No problem, it is just that every time you set the parking brake it can slightly increase the tension on the e-brake due to an auto-adjustment feature. The intent was, as the pads wear, the auto-adjust would take out any cable slack so that the parking brake handle would not have to be pulled up farther and farther as the pads wore down. With auto-adjust, the e-brake pressure is always consistent with a given travel of the brake lever handle. Not a bad idea, but in this case it seems to be overcompensating a bit. Also, the caliper itself may have an issue with not retracting the pads sufficiently when the e-brake is released, resulting in a steady light drag of the e-brake especially on the inner pad.

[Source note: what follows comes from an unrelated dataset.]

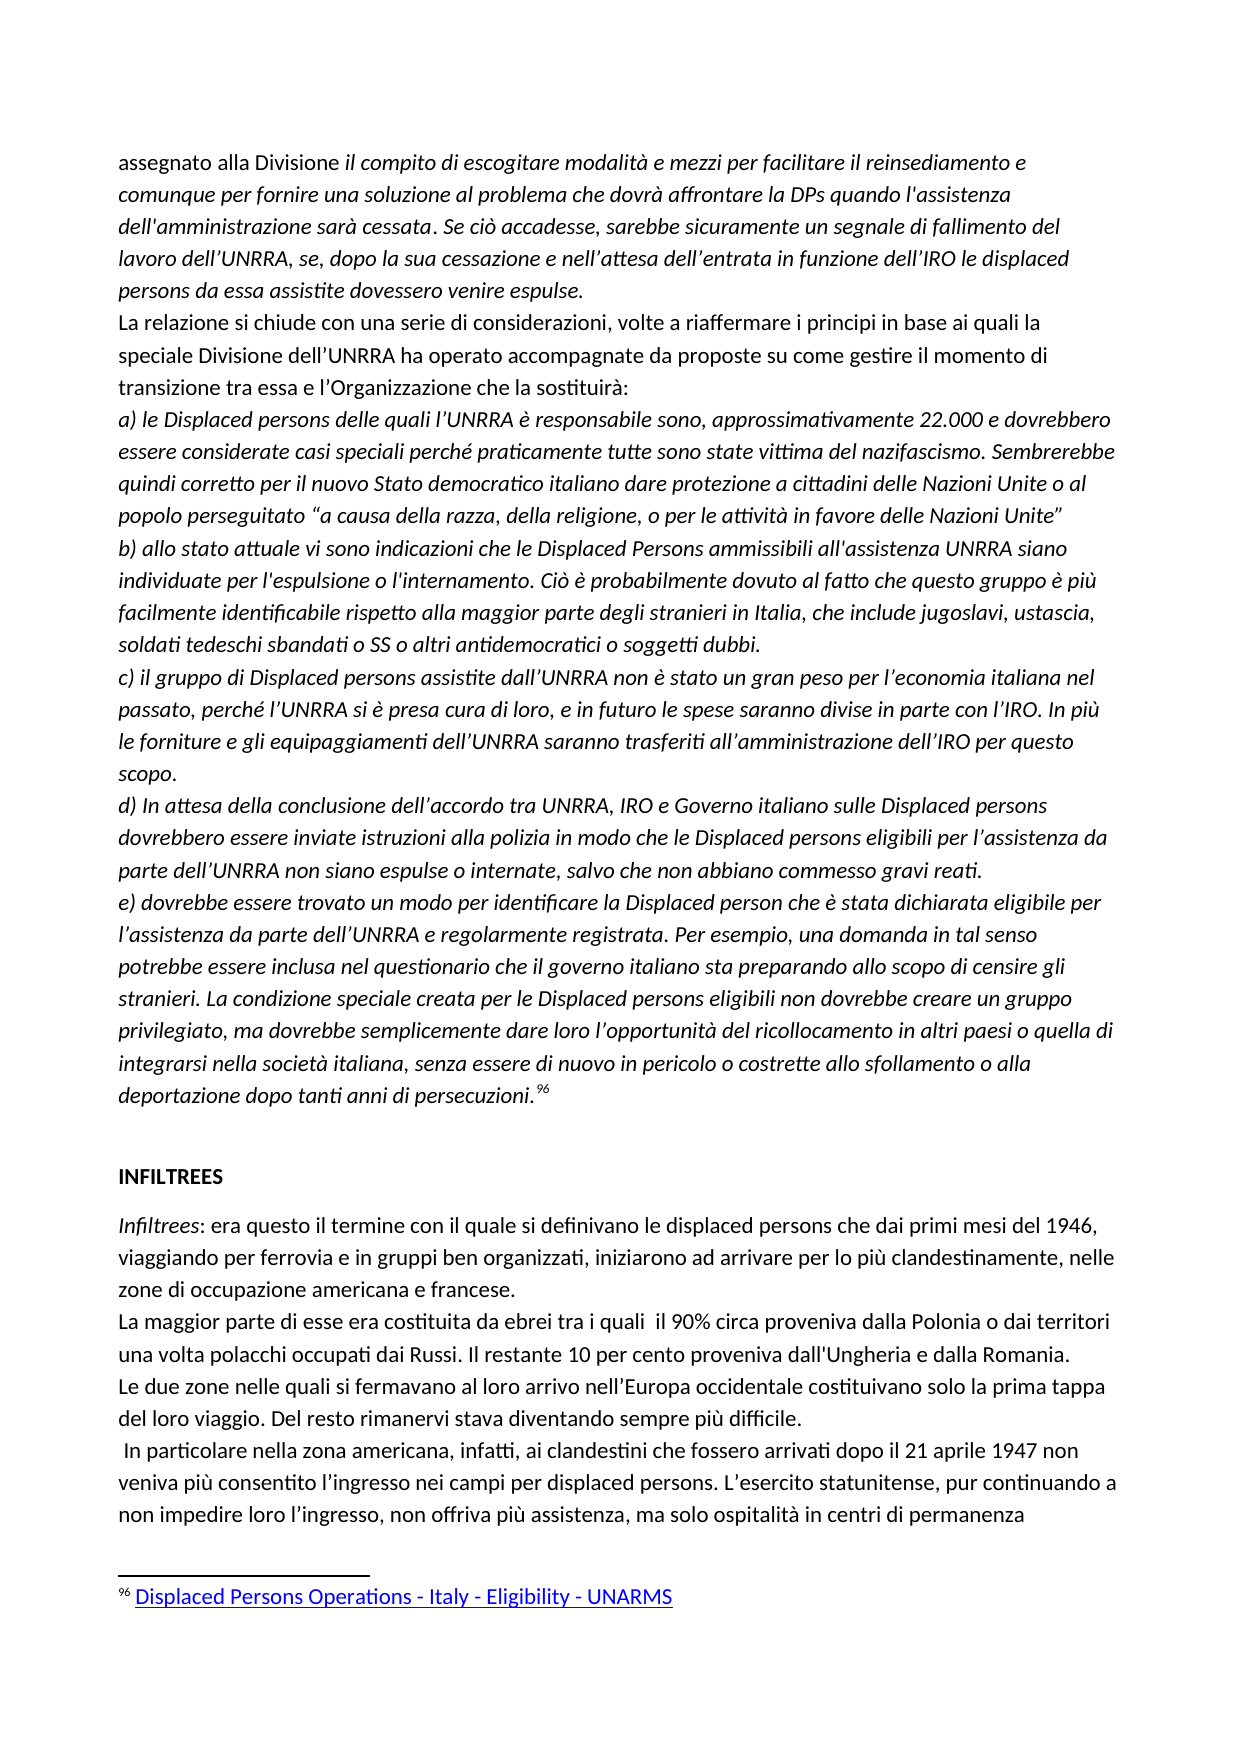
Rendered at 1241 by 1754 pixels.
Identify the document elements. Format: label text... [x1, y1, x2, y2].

text INFILTREES [118, 1162, 1122, 1190]
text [118, 1211, 1122, 1529]
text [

YES, and YES! Just approach the E-caliper from underneath and behind, with a good flashlight. You can see the inner pads inside that E-caliper. My bet is that your inner SRT10 E-pads are very much thinner than the outers. Due to dragging. If so, you can SWAP them In-Out for no cost, to use em up. But this fixes nothing. The inner pad will 'probably always' drag. Especially if you are an habitual-E-braker.
The slight scuff-scuff sound becomes a squeal when its too late....the E-pad can be down to metal, and damage the rotor.
Does anybody have a "How To for Dummies" on replacing or swapping the epads ?? I'll check mine tonight, I've been using the ebrake often and unnecessarily, 5000 miles on the car....
Thanks guys
It's not too bad...make sure the e-brake handle is down and remove the caliper (it is held in place by two bolts, one will be an allen head). You'll be able to remove the pads at that point, but if you install new pads, you'll need to retract the piston...I used a pair of needle nose pliers with a 90° tip. There are two holes on the piston you can insert the pliers into...push down and turn clockwise to retract it. They do make a special tool just for this purpose, but the one I bought (from Harbor Freight) was not compatible with the hole size and spacing on the Viper's e-brake piston.
Assemble everything in reverse order, and that's it. You'll have to pull the e-brake handle a few times to extend the piston enough to reengage the e-brake.
I always leave one side assembled for a quick reference when I inevitably forget how something is supposed to go back together.
Thanks Steve M, got it !!!
I use my e-brake for parking, because it is the only parking brake the car has. And leaving it in gear is not a brake, nor what you're supposed to do.
Now that I know of this issue I will go against my better judgement and just start parking it in gear, but it would be great to get a fix for this so we can use our parking brakes as designed. Some places you will actually get a ticket if bylaw walks by your car and sees that the parkign brake is not engaged.